An exact reproduction of the records is required. Images must be left out.

▸ LISTED RECORDS
···

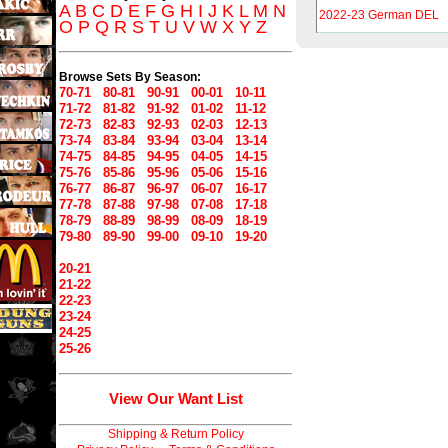
A
B
C
D
E
F
G
H
I
J
K
L
M
N
2022-23 German DEL
O
P
Q
R
S
T
U
V
W
X
Y
Z
Browse Sets By Season:
70-71
80-81
90-91
00-01
10-11
71-72
81-82
91-92
01-02
11-12
72-73
82-83
92-93
02-03
12-13
73-74
83-84
93-94
03-04
13-14
74-75
84-85
94-95
04-05
14-15
75-76
85-86
95-96
05-06
15-16
76-77
86-87
96-97
06-07
16-17
77-78
87-88
97-98
07-08
17-18
78-79
88-89
98-99
08-09
18-19
79-80
89-90
99-00
09-10
19-20
20-21
21-22
22-23
23-24
24-25
25-26
View Our Want List
Shipping & Return Policy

···

▸ TASK ANSWER
A
B
C
D
E
F
G
H
I
J
K
L
M
N
2022-23 German DEL
O
P
Q
R
S
T
U
V
W
X
Y
Z
Browse Sets By Season:
70-71
80-81
90-91
00-01
10-11
71-72
81-82
91-92
01-02
11-12
72-73
82-83
92-93
02-03
12-13
73-74
83-84
93-94
03-04
13-14
74-75
84-85
94-95
04-05
14-15
75-76
85-86
95-96
05-06
15-16
76-77
86-87
96-97
06-07
16-17
77-78
87-88
97-98
07-08
17-18
78-79
88-89
98-99
08-09
18-19
79-80
89-90
99-00
09-10
19-20
20-21
21-22
22-23
23-24
24-25
25-26
View Our Want List
Shipping & Return Policy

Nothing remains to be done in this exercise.